Feeding trials of animals as well as their discriminating choices in utilization of food are calling attention to the quality of the food as grown into it. Gains by sheep have been much larger from hays grown on soils given lime and phosphate than on hays from soils without these fertility treatments, hays which look the same and are the same as judged by ordinary chemical and agronomic tests. Rabbits under similar tests have demonstrated better growth and better reproduction when feeding on forage produced on fertile soils. All of these improvements occurred without increases in the bulk of foods consumed. For most people, better health is not a matter of eating more food, but one of eating better food, better because the plants manufacturing it were well supplied by the soil with those essential elements from which quality food can be fabricated.
Garden vegetables, like the greens in particular, are now being examined for their food quality according to the soil quality producing them. Spinach has demonstrated alarming variations in its content of minerals—the very element for which it has been so much heralded. As a producer of bulk and verdant green it does well if given plenty of nitrogen. But, as a deliverer of calcium and other minerals, it is too often a gross deceiver when limited by deficiencies of the soil. Then, in addition, it may make of itself so much oxalate as to convert not only its own mineral calcium into undigestible forms, but also may change to this condition some of the calcium of milk usually fed to babies along with it. Other vegetables, too, are coming into prominence because like spinach “they are easily grown” and for that reason are making bulk, but may be deceptive in quality. Those that require fertile soil and “are hard to grow” may after all be the quality foods. There is much to be done by way of the choice of what we grow, and then by way of improving the fertility of the soil on which it grows.
Gains by lambs led soybean and lespedeza hays from soils given no treatment, phosphate, and lime plus phosphate. All received same supplement of wheat bran and shelled oats.
From Missouri Agricultural Experiment Station
The soil is after all the basis of life.

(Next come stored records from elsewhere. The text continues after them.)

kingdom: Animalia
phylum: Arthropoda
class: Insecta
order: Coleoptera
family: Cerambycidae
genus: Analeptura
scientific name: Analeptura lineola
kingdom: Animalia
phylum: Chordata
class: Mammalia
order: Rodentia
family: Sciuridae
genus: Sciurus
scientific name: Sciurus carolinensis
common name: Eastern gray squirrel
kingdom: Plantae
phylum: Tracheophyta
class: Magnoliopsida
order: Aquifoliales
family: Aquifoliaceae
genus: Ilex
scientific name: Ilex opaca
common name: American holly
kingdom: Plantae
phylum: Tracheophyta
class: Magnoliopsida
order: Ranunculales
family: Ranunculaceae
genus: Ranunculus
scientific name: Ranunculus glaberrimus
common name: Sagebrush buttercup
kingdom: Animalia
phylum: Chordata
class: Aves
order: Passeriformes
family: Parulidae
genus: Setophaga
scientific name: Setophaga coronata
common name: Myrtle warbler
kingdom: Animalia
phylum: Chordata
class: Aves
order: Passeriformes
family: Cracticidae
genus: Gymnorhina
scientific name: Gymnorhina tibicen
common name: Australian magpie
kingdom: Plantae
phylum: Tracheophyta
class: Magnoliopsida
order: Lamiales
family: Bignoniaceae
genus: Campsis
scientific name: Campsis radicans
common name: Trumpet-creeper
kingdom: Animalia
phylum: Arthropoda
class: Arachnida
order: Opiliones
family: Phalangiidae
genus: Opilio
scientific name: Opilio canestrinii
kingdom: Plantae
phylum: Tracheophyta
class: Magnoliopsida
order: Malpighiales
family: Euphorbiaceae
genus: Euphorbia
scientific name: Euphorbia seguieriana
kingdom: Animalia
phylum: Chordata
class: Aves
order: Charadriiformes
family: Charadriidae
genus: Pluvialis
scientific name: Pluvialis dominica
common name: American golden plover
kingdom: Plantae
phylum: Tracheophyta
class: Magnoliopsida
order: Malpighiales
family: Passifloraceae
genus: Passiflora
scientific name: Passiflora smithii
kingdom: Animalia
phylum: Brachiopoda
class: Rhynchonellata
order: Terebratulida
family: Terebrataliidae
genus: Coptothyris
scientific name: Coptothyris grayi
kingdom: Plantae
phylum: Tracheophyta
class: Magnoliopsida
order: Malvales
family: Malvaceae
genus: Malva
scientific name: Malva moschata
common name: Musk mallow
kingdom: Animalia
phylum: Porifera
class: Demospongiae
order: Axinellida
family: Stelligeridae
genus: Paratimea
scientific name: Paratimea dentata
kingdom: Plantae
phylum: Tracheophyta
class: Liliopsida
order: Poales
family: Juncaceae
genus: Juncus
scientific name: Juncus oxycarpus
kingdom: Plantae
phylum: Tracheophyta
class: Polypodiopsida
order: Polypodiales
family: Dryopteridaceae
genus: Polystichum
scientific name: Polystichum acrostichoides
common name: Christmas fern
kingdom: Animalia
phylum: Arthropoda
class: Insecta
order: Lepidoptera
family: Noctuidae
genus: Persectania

Its contributions may be only the handful of dust into which the warm, moist breath of creation is blown. It is essential, nevertheless, that even that small amount of soil contain all the dozen elements needed, otherwise even the crowning product of creation may lack a sound healthy body and have instead a bulk that is mainly the product of the water and air we call weather. Quality in our foods, and thereby health in our bodies, must be built from the ground up.